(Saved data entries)
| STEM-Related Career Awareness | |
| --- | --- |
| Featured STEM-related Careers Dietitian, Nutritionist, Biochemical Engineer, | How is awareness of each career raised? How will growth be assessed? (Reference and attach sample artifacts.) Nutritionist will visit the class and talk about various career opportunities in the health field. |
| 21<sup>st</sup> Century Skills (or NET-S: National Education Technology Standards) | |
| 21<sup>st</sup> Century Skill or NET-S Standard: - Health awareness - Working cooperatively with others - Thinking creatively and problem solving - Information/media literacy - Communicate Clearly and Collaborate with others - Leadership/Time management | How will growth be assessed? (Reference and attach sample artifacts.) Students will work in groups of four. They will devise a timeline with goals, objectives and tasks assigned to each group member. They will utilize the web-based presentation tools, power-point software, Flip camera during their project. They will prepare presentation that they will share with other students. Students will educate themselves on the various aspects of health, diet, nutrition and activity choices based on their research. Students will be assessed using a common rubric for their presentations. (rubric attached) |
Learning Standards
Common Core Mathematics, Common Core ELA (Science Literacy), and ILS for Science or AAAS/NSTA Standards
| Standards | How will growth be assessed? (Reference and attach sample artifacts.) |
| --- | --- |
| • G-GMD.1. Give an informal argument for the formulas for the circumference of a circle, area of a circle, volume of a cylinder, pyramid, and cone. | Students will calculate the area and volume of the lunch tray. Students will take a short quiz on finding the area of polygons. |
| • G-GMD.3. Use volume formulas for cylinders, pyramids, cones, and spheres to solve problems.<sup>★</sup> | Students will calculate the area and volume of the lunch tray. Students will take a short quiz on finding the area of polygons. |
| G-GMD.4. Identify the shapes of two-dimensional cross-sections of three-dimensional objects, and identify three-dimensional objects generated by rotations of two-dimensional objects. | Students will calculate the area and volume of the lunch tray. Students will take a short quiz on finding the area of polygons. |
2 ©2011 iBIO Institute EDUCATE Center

WHAT IS EXPECTED >>
Every entry must appear again in the answer, exactly as written.

RESULT FOR THIS TASK >>
| STEM-Related Career Awareness | |
| --- | --- |
| Featured STEM-related Careers Dietitian, Nutritionist, Biochemical Engineer, | How is awareness of each career raised? How will growth be assessed? (Reference and attach sample artifacts.) Nutritionist will visit the class and talk about various career opportunities in the health field. |
| 21<sup>st</sup> Century Skills (or NET-S: National Education Technology Standards) | |
| 21<sup>st</sup> Century Skill or NET-S Standard: - Health awareness - Working cooperatively with others - Thinking creatively and problem solving - Information/media literacy - Communicate Clearly and Collaborate with others - Leadership/Time management | How will growth be assessed? (Reference and attach sample artifacts.) Students will work in groups of four. They will devise a timeline with goals, objectives and tasks assigned to each group member. They will utilize the web-based presentation tools, power-point software, Flip camera during their project. They will prepare presentation that they will share with other students. Students will educate themselves on the various aspects of health, diet, nutrition and activity choices based on their research. Students will be assessed using a common rubric for their presentations. (rubric attached) |
Learning Standards
Common Core Mathematics, Common Core ELA (Science Literacy), and ILS for Science or AAAS/NSTA Standards
| Standards | How will growth be assessed? (Reference and attach sample artifacts.) |
| --- | --- |
| • G-GMD.1. Give an informal argument for the formulas for the circumference of a circle, area of a circle, volume of a cylinder, pyramid, and cone. | Students will calculate the area and volume of the lunch tray. Students will take a short quiz on finding the area of polygons. |
| • G-GMD.3. Use volume formulas for cylinders, pyramids, cones, and spheres to solve problems.<sup>★</sup> | Students will calculate the area and volume of the lunch tray. Students will take a short quiz on finding the area of polygons. |
| G-GMD.4. Identify the shapes of two-dimensional cross-sections of three-dimensional objects, and identify three-dimensional objects generated by rotations of two-dimensional objects. | Students will calculate the area and volume of the lunch tray. Students will take a short quiz on finding the area of polygons. |
2 ©2011 iBIO Institute EDUCATE Center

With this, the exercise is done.